У нас очень любят продлевать это время, люди сидят в СИЗО годами, еще раз повторю, следственный изолятор, а не колония и тюрьма – основной инструмент репрессий. Если это не терроризм, не шпионаж, не особо тяжкие преступления, то сроки заключения по УК у нас, в общем-то, небольшие – средний срок, назначаемый российским судом, составляет 4 года. А тут, получается, люди сядут еще на меньшее время, поскольку будет засчитываться время в СИЗО.
С другой стороны, учитывая нежные отношения обвинения и судов, они могут подгонять приговоры под эту норму. То есть там, где раньше давали «по отсиженному» – дают срок, равный тому, который человек провел в СИЗО – придется давать больше в полтора раза, чтобы таким образом добиться того же результата. Но тут суд ограничен возможностями уголовной статьи с ее верхним и нижним пределом.
В любом случае это чрезвычайно позитивная реформа, которая уменьшит наше тюремное население, а его уменьшать нужно очень сильно, потому что люди, отсидевшие в тюрьме, – с большой вероятностью будущие рецидивисты.
У нас до трети всех сидящих сидят повторно, то есть человек, который попадает в тюрьму первый раз, имеет большие шансы попасть туда второй и третий раз. Следовательно, задача состоит в том, чтобы он по возможности туда вообще не попадал.
У нас количество оправдательных приговоров никогда не достигало 1% от общего числа. Это связано с высокой вероятностью того, что в суде высшей инстанции такой приговор будет отменен, как мы видим на примере дела главы карельского «Мемориала» Юрия Дмитриева.
Понятно, почему судьи не выносят оправдательные приговоры – они не хотят портить себе статистику. Есть и другие причины: кадровый состав судей, их происхождение из секретарей судов либо следственных органов – бывшие прокуроры, следователи, полицейские. Поэтому я не думаю, что тут ситуация каким-то образом изменится: приговоры все равно будут обвинительными, вопрос в форме и суровости приговоров.
В этом смысле я не думаю, что норма повлияет на систему вообще. Этот закон прежде всего послужит масштабной амнистии, то есть люди выйдут на свободу, и это не те люди, которые сидят за убийства и изнасилования. Закон не будет относиться к осужденным за терроризм и сидящим в колониях строгого режима – а там сидят за тяжкие и особо тяжкие преступления. Мне не до конца понятно, применима ли новая норма к «народным» статьям – ст. УК 228 и тем, что вокруг нее, связанным с наркотиками – это около 40% нашего тюремного населения. Если здесь будет какое-то послабление, то это очень сильно оздоровит ситуацию.

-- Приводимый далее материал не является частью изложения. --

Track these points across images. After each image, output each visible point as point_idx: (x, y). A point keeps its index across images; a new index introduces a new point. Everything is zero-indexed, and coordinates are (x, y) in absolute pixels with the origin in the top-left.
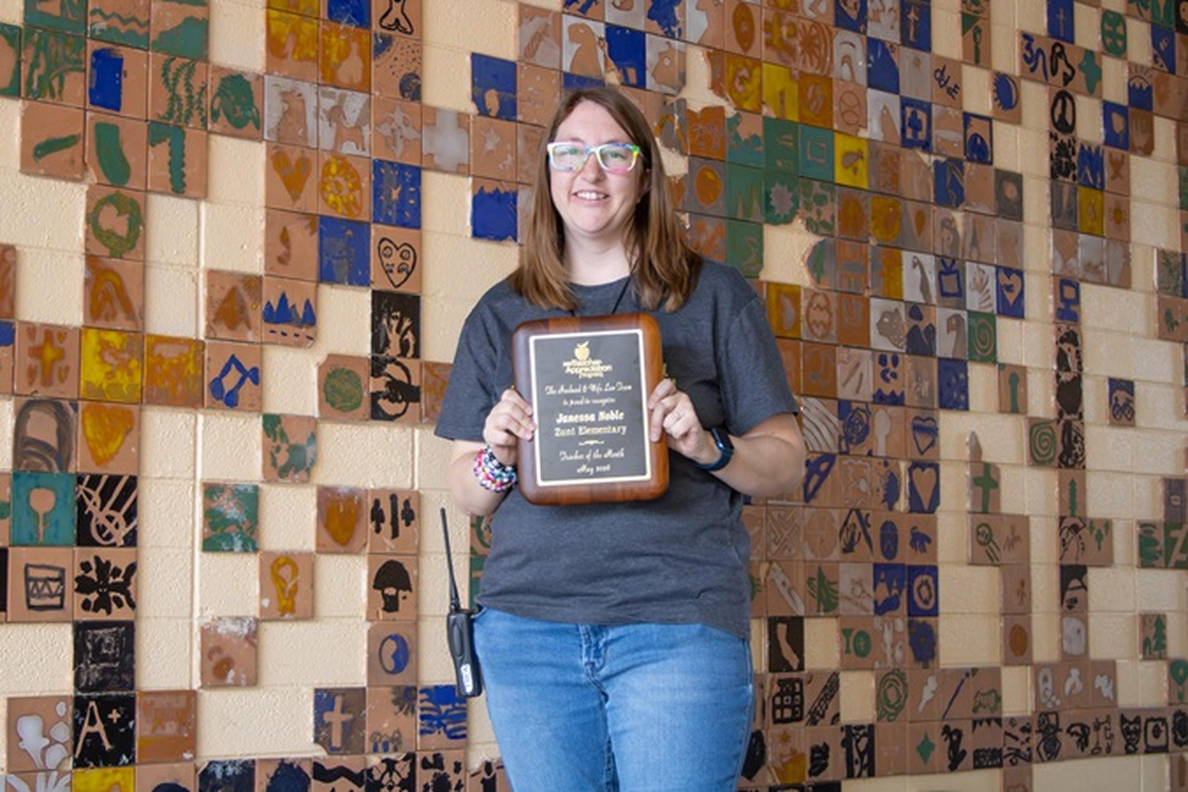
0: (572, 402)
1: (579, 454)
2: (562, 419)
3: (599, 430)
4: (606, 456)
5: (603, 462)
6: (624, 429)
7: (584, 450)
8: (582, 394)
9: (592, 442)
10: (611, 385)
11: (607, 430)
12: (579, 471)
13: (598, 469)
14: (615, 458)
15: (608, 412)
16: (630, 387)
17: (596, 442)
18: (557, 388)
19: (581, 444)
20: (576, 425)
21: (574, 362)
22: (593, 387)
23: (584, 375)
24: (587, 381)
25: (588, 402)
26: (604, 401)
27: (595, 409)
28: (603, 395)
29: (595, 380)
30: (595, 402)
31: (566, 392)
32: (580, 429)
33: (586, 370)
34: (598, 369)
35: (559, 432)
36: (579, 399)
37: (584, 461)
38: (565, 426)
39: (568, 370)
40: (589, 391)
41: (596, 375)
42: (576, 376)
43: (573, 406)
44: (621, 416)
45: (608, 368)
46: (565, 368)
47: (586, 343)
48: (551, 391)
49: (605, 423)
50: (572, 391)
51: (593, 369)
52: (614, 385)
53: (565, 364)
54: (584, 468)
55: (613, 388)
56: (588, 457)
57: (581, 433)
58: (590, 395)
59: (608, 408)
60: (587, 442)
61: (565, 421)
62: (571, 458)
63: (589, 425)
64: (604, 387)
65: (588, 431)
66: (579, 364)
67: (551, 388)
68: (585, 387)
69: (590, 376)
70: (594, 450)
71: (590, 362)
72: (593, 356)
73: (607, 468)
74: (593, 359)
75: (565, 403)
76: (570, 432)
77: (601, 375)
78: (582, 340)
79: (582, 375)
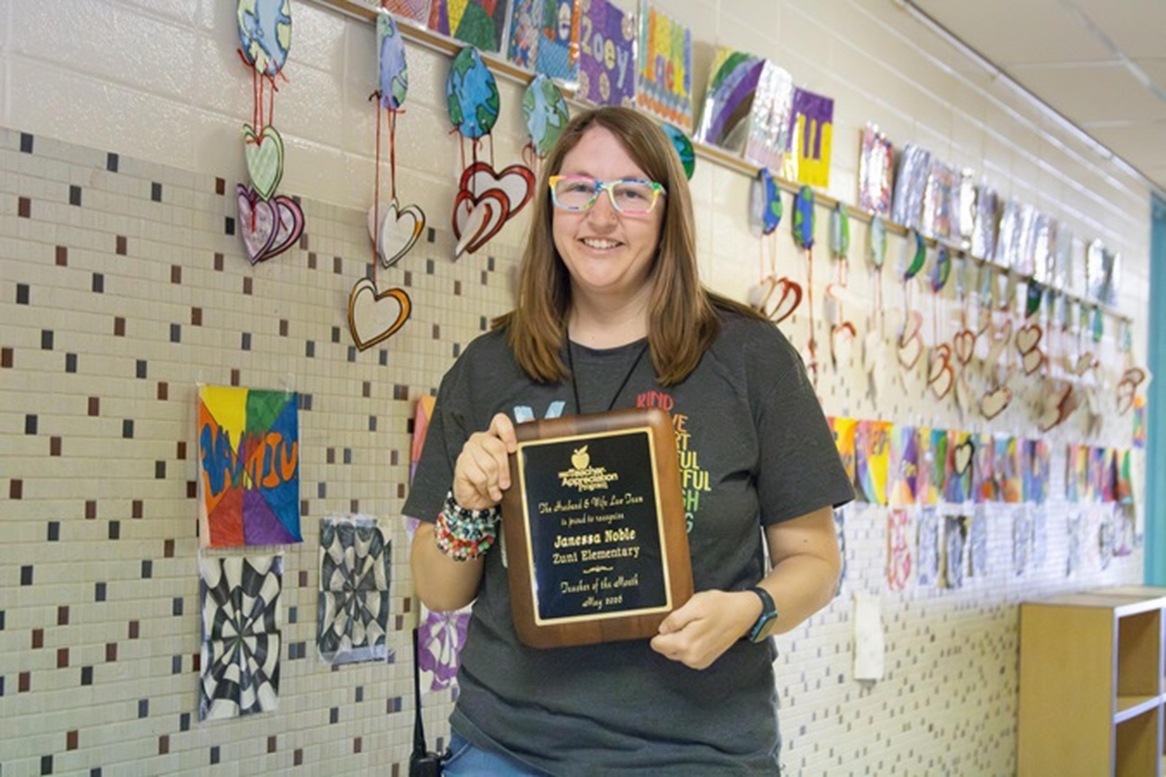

В перспективе мы как общество должны стремиться к тому, чтобы лишение свободы по обвинению, не связанному с насилием над личностью, вообще ушло из практики.
В СИЗО должны сидеть те люди, которые обвиняются в насильственном преступлении, все остальные должны ограничиваться в возможностях передвижения иными способами: такими, как залог, электронный браслет, домашний арест, подписка о невыезде. Такие люди не должны для удобства следствия находиться в СИЗО. А они там находятся ровно для этого, это тот аргумент, которым следователи подкрепляют свои обращения к судам: человек может скрыться и помешать следствию.
Так вот, чтобы он не скрылся, его надо лучше сторожить, а чтобы не мешал следствию – лучше вести следствие. Вот, собственно говоря, и все.